# Seat Wiring Help - How to Wire Touareg Seats - Need Diagram



## CDJetta (May 11, 2004)

I have a set of Touareg seats that I bought from a junkyard and I'm putting them into a non-Touareg, which leaves me with the issue of the wiring to get them to work. The control module(s) seem to all be there but I'm not sure all the wiring is. There's a huge main harness that was cut off with about 2 feet of lead wire for me to work with. 
There's 26 frigging wires on this darned harness. I thought it might have been more simple.... but it's frigging a lot of wires. So if anybody could help me out with a wiring diagram of what wire goes to what it would be greatly appreciated. I took a pic of them but I'll just list what wires I see by color..... I decided to group them after I listed them. I'm pretty sure that all the browns are ground wires which equates to about 10 wires.







16 left to figure out.
Brown
Brown
Brown
Brown
Brown w/ Blue Stripe
Brown w/ Black Stripe
Brown w/ Green Stripe
Brown - Below wire was twisted together
Brown w/ Green Stripe - Above wire was twisted together
Brown w/Green Stripe - Not sure, have to double check
Red
Red w/ Blue Stripe
Red w/ Blue Stripe
Red w/ Green Stripe
Red w/ Green Stripe
Red w/ White Stripe
Red w/ Black Stripe
Red w/ Yellow Stripe
Yellow w/ Blue Stripe
Blue
Black w/ White Stripe
Black w/ Blue Stripe
Black w/ Green Stripe
Black w/ Teal Stripe - Not sure, have to double check
Black - Below wire was twisted together
Green - Above wire was twisted together

Lastly is the module down below. Obviously I have this huge arse main harness that goes into it but there are about 3-4 more plugs with many more metal prongs in each connector. I am wondering what those go to and if I need them in order to operate the seats. Thanks for the help.

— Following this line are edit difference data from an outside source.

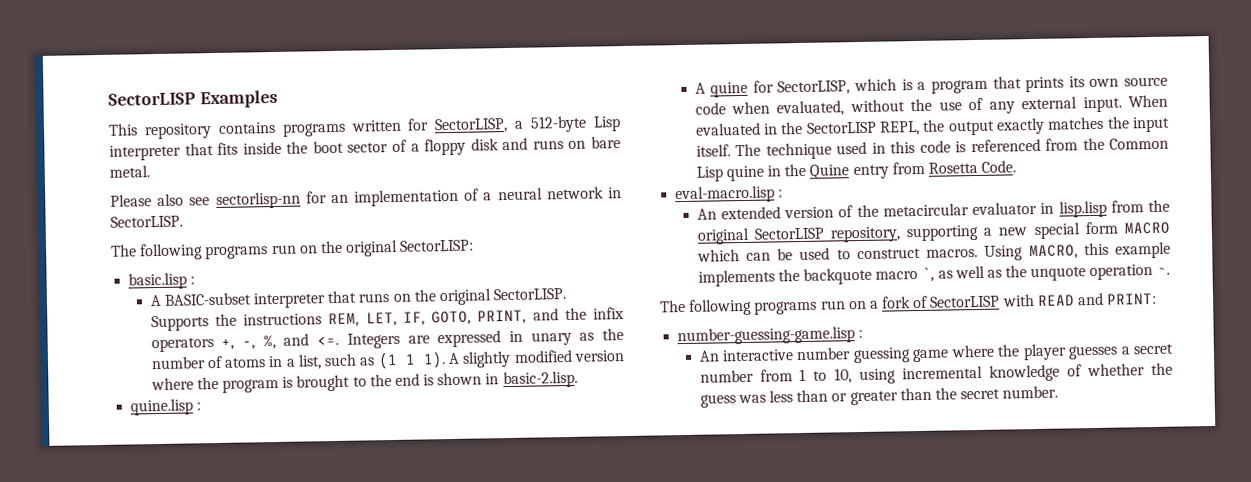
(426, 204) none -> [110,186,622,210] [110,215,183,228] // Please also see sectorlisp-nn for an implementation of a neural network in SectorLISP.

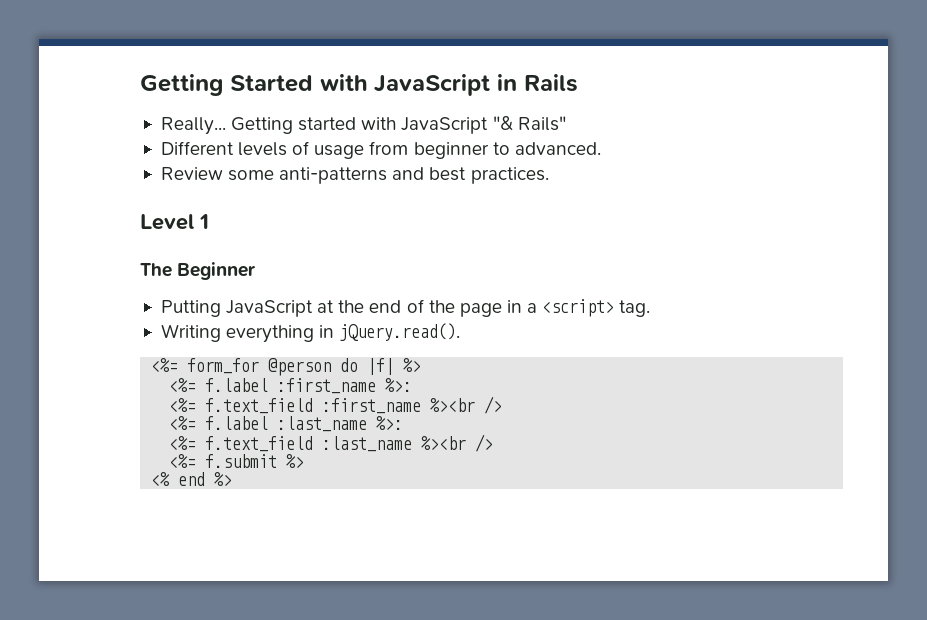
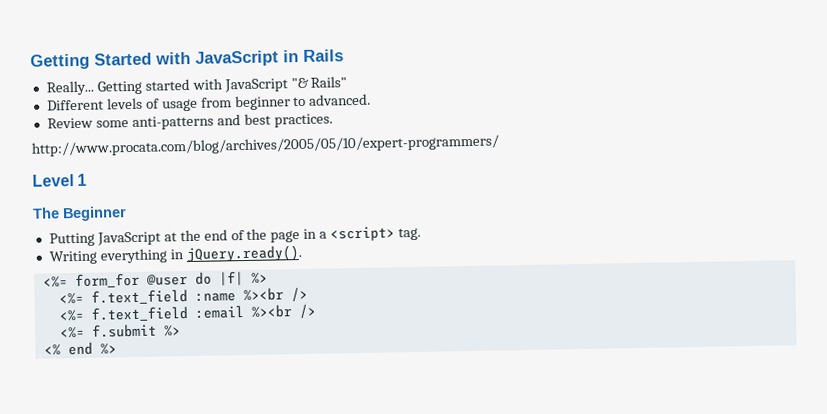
(549, 175) none -> [31,134,499,157] // http://www.procata.com/blog/archives/2005/05/10/expert-programmers/
[339,323,461,341] jQuery.read(). -> [185,244,302,264] jQuery.ready().
[268,358,332,376] @person -> [145,274,188,286] @user
[169,378,413,394] [169,396,503,414] [169,416,404,432] [169,436,413,452] // <%= f.label :first_name %>: // <%= f.text_field :first_name %><br /> // <%= f.label :last_name %>: // <%= f.text_field :last_name -> [58,286,308,305] [58,305,244,322] // <%= f.text_field :name %><br /> // <%= f.text_field :email

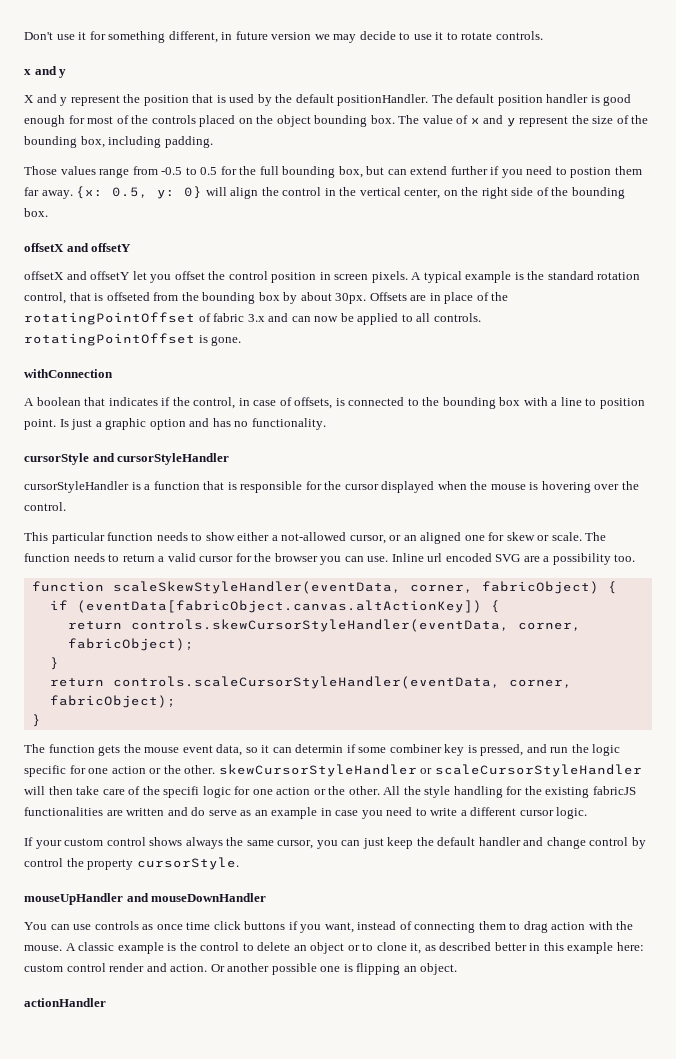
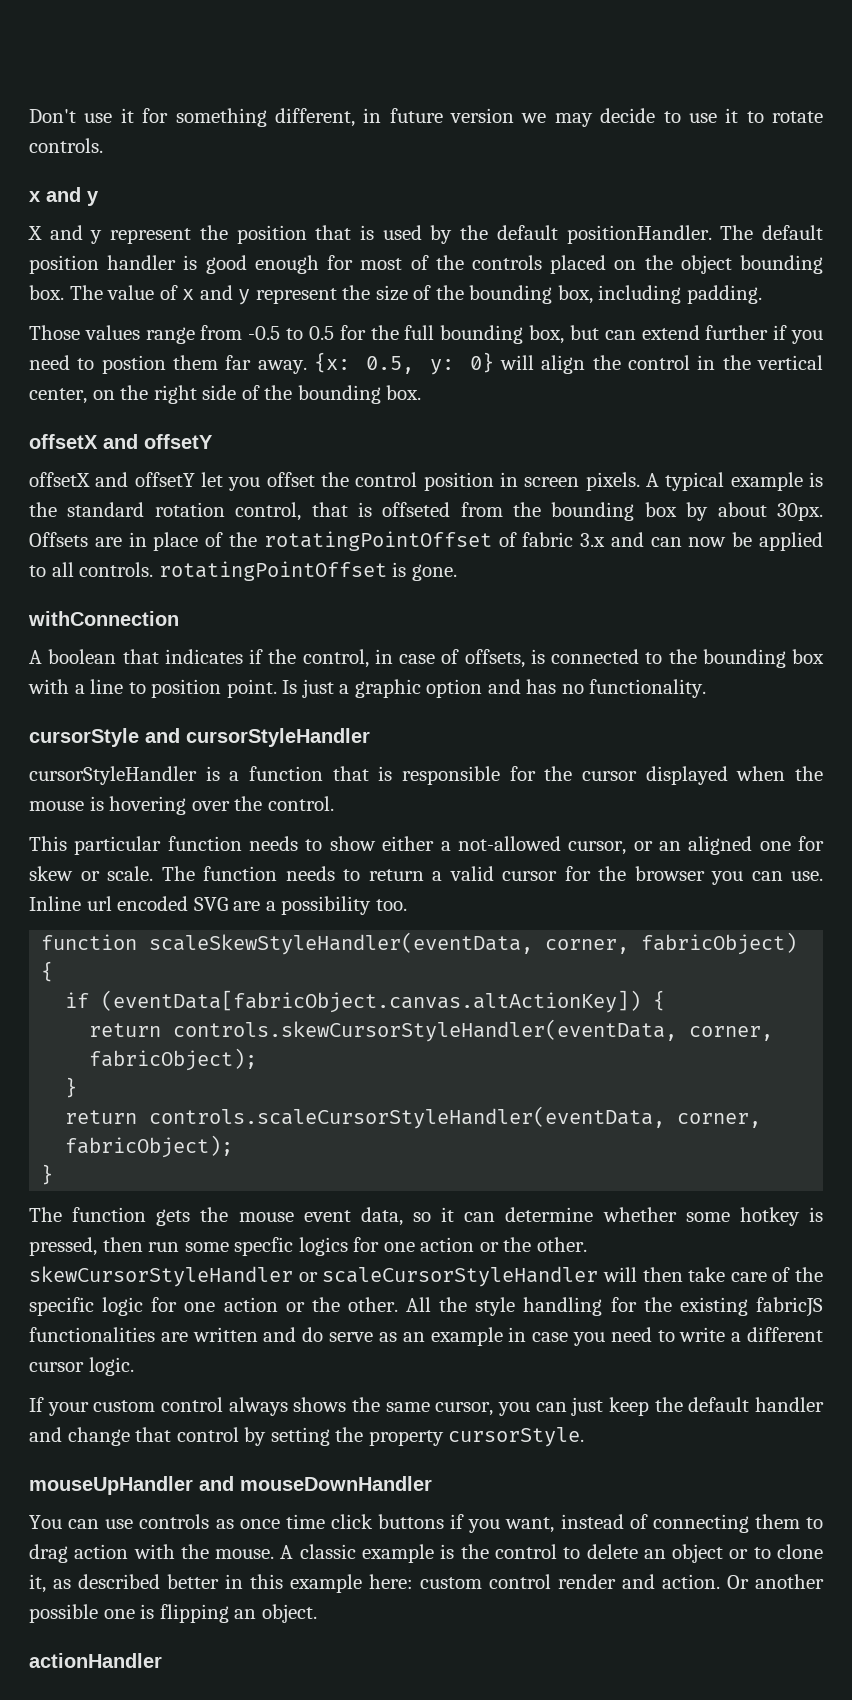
[295,744,621,756] [24,765,66,777] determin if some combiner key is pressed, and run the logic specific -> [505,1207,823,1226] [29,1237,348,1256] determine whether some hotkey is pressed, then run some specfic logics
[163,786,200,798] specifi -> [29,1297,94,1316] specific
[149,837,223,849] shows always -> [228,1397,347,1416] always shows
(586, 843) none -> [135,1427,172,1442] that
[24,858,63,867] control -> [270,1427,330,1446] setting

_Modified by CDJetta at 5:21 AM 4-23-2009_


----------



## CDJetta (May 11, 2004)

*Re: Seat Wiring Help - How to Wire Touareg Seats - Need Diagram (CDJetta)*

I NEED HELP


----------



## spockcat (Jun 5, 2003)

*Re: Seat Wiring Help - How to Wire Touareg Seats - Need Diagram (CDJetta)*

Buy a Bentley manual on CD from eBay. It has the wiring diagrams.


----------



## CDJetta (May 11, 2004)

*Re: Seat Wiring Help - How to Wire Touareg Seats - Need Diagram (spockcat)*

I don't want to buy a Touareg Bentley just for the wiring for the seat!!!







I don't even own a Touareg.....


----------



## spockcat (Jun 5, 2003)

*Re: Seat Wiring Help - How to Wire Touareg Seats - Need Diagram (CDJetta)*

Then why buy an electric Touareg seat? You should have gotten a manual one so there wouldn't be any wiring.


----------



## CDJetta (May 11, 2004)

*Re: Seat Wiring Help - How to Wire Touareg Seats - Need Diagram (spockcat)*

Because I wanted power/heated seats.... that's why I got them. If I wanted a manual seat I would have gotten a manual seat. I want to add functionality to my MK3 Jetta, no power seats that are comfortable come in those and Touareg seats are cheap so.... does anybody have a bentley that wants to share a page or two with me?


----------



## t3kn0 (Oct 29, 2015)

*Did you find the diagram?*

Did you ever happen to find the diagram, by any chance?
Thank you


----------



## Ivo.D (Nov 26, 2019)

Hello guys. I think I can help with the wiring. In ELSA there is a couple of diagrams , they should be explaining all these cables. I'm an electrician so could help also. If you're still looking for that I'll make some pdf files for you.

Thanks,
Ivo


----------